Vassily Karamanov is a prophet, a paranoiac, a blasphemer, and a man who believes that human beings as a species have reached the zenith of their evolution. An orphan, he spent seven years in reform school, his only companions the guard dogs that kept him from escaping. He rejects the mafioso mentality of contemporary Russia. Playing the naïf, he denounces artists, politicians, and scientists alike. What obsesses him is the idea of a genetic mutation that will enable homo sapiens to metamorphose into homo cosmicus, the species to which Karamanov has assigned all the great thinkers he venerates—the species humans shall become when they take up the challenge of evolution and transcend their mere humanity. For Karamanov, that time is now.

In this measured torrent of stream-of-consciousness, author Potemkine skillfully draws the reader into Karamanov’s world, as his narrator recounts a turbulent past peppered with idiosyncratic philosophy and revolutionary ideas. The reader enters the mindset of a singularly eccentric man, part Christ, part Grand Inquisitor, whose skewed worldviews are nevertheless trenchant and true.

Moi combines conscious homage to Dostoevsky with the intellectual freight of Herzog in a sweeping portrait of today’s Russia.


Author
Alexandre Potemkine : Alexandre Potemkine, born in 1949 near the Black Sea, grew up an orphan. His studies in journalism at the University of Moscow led to travels around the Soviet Union as a reporter for Pravda in the 1970s.
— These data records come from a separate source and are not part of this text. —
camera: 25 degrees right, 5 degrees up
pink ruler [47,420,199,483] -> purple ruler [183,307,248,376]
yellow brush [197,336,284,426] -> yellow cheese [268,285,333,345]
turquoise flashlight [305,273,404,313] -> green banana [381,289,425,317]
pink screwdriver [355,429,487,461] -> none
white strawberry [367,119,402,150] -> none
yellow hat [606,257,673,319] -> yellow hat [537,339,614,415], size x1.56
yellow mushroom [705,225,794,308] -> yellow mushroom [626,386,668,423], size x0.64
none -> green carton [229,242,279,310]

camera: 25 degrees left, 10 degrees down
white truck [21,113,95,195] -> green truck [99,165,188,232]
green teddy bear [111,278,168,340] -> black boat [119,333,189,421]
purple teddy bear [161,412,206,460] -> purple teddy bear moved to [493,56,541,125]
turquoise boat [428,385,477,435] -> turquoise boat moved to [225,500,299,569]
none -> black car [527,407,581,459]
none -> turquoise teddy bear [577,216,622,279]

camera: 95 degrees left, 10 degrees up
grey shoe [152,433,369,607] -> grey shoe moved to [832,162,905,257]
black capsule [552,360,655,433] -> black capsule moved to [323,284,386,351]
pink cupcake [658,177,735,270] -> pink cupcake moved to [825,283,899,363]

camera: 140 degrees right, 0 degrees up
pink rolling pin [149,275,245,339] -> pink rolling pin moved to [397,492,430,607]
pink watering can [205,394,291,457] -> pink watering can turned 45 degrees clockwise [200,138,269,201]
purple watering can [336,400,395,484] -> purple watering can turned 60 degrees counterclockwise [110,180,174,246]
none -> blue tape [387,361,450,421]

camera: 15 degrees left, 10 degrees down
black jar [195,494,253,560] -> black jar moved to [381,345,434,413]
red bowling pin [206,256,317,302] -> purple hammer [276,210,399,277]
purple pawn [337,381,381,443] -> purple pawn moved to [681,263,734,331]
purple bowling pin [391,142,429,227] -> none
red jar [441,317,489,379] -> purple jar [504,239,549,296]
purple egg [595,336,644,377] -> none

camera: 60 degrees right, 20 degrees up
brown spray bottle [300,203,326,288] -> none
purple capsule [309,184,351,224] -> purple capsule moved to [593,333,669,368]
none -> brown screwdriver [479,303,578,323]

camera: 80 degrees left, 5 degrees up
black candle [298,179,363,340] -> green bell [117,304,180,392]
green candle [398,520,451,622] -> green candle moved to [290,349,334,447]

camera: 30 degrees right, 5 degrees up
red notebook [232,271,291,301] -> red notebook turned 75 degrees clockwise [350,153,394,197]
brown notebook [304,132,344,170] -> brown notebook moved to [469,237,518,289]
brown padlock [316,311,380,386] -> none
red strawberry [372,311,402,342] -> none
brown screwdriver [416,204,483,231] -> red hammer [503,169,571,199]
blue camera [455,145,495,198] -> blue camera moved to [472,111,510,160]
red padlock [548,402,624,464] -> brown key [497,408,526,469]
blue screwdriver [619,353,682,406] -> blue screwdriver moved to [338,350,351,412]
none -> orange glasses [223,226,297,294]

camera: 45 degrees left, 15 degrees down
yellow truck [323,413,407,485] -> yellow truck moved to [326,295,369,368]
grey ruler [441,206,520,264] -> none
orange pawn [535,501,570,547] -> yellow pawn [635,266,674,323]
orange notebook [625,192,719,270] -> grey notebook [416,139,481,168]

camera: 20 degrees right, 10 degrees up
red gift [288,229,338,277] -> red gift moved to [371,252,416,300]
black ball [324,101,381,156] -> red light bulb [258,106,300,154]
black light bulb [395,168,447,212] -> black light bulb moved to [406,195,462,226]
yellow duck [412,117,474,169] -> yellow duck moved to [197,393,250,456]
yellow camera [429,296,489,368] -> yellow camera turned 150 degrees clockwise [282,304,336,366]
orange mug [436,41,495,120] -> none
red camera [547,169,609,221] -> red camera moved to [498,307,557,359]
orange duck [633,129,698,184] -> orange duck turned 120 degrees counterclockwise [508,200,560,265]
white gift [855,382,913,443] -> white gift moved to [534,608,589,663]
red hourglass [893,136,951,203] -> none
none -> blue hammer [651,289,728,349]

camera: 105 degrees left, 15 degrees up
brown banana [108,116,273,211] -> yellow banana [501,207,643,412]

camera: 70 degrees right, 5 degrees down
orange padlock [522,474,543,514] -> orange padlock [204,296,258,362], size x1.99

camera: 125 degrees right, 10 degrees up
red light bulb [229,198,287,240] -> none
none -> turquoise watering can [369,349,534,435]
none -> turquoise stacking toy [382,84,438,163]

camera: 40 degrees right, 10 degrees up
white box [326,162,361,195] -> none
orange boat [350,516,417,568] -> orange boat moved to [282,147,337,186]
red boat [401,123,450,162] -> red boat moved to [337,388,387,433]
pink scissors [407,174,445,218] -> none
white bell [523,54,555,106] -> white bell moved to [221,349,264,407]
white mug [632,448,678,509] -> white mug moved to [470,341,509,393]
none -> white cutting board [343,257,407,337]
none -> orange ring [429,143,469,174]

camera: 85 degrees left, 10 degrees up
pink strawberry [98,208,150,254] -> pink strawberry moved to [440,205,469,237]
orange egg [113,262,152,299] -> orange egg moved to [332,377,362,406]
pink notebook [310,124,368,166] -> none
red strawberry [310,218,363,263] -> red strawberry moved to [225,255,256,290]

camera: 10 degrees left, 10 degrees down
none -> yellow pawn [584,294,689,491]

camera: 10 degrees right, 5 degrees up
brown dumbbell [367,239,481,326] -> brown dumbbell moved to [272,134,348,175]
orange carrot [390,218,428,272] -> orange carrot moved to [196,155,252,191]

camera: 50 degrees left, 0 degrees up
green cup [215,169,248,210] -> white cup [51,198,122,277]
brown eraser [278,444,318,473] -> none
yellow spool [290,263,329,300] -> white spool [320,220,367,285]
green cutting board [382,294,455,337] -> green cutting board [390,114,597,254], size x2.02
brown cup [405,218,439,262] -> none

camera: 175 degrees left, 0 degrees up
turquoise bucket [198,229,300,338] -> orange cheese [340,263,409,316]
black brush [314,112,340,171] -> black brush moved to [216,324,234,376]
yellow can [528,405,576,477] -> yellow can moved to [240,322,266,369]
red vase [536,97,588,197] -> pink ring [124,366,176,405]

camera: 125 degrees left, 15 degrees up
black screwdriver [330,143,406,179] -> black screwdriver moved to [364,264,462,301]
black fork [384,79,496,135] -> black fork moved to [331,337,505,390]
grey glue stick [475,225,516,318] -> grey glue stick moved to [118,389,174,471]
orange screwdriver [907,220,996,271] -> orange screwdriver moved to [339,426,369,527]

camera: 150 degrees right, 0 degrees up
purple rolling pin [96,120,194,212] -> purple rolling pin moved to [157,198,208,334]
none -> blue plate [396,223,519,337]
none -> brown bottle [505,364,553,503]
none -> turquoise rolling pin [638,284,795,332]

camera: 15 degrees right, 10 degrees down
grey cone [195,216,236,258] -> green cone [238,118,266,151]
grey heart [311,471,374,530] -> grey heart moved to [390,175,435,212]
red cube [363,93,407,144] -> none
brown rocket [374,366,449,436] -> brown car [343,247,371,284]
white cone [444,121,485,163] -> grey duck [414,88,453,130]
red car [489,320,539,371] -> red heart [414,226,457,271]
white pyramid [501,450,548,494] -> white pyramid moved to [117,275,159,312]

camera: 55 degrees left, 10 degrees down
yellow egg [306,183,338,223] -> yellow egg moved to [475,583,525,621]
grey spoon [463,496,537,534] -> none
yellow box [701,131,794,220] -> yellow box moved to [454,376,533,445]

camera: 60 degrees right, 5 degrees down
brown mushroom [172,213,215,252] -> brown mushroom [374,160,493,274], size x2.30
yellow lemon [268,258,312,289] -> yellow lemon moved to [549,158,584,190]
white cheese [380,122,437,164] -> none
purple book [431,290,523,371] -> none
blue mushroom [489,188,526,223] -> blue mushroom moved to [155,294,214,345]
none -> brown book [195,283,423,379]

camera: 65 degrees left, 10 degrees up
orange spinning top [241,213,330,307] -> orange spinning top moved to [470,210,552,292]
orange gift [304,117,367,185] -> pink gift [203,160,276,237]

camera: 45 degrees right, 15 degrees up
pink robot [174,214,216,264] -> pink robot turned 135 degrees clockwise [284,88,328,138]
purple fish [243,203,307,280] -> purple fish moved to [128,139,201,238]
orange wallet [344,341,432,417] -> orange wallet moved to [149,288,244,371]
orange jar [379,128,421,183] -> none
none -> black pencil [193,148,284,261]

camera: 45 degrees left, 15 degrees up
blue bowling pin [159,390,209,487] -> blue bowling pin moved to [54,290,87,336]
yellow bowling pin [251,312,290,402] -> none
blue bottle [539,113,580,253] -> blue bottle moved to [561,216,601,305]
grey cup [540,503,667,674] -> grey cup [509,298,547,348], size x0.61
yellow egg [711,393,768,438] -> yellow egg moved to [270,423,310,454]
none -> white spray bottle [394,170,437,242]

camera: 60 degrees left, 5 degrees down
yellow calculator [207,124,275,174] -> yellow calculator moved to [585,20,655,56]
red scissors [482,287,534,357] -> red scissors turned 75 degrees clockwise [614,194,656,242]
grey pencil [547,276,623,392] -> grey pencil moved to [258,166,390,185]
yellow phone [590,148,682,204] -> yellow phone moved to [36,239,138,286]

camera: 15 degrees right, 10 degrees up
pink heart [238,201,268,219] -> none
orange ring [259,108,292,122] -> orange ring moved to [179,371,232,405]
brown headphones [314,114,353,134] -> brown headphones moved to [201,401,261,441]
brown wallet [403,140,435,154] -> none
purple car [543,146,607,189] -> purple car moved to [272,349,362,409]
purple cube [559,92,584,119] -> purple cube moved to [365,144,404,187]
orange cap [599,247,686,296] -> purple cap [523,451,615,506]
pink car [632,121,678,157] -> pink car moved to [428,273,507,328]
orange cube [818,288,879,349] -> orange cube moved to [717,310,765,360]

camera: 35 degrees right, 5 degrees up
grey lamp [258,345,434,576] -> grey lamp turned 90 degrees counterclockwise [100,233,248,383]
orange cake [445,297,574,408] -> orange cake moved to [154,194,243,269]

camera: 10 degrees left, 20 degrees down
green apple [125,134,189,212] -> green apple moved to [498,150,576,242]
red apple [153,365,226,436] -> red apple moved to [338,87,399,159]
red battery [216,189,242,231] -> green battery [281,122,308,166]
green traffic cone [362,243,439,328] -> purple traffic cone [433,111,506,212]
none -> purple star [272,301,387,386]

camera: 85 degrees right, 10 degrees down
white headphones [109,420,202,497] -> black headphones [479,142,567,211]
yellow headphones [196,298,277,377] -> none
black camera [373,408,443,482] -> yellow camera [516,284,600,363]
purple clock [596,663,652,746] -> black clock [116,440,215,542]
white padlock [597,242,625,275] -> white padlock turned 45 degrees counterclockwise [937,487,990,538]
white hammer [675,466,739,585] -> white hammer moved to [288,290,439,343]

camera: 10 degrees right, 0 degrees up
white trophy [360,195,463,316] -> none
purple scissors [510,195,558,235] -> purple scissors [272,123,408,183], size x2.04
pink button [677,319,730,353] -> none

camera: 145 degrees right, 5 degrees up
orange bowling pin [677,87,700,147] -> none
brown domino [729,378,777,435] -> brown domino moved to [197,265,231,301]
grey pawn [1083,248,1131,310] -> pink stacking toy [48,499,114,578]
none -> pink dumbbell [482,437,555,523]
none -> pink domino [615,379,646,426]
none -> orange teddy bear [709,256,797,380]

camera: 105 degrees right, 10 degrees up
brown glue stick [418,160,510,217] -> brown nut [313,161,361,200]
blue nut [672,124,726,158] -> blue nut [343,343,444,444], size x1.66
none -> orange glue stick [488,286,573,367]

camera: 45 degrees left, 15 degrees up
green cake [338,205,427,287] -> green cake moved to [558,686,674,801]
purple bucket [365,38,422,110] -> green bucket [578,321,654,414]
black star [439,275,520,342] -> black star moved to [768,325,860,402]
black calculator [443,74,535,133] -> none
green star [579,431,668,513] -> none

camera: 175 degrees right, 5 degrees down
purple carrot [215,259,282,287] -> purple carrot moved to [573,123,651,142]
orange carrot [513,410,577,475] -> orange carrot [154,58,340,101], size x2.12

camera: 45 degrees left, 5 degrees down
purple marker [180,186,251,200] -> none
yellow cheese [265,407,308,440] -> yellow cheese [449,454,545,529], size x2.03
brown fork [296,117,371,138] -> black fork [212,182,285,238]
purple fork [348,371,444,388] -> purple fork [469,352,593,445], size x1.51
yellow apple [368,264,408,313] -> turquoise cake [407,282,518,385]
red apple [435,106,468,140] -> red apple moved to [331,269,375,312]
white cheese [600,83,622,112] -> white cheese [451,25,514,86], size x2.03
He moved to Germany soon after, where he gained a doctorate in economics and went into the tobacco business. He now lives in Russia, where he is a member of the Academy of Sciences. After producing much work in the domain of economics, he began writing fiction in 2000. producing an acclaimed collection of short stories and two novels, of which Moi, his second, is the first to appear outside Russia. Hachette is pleased to hold the world rights to this work (with the exception of Russia, Bulgaria, and Serbo-Croatia.)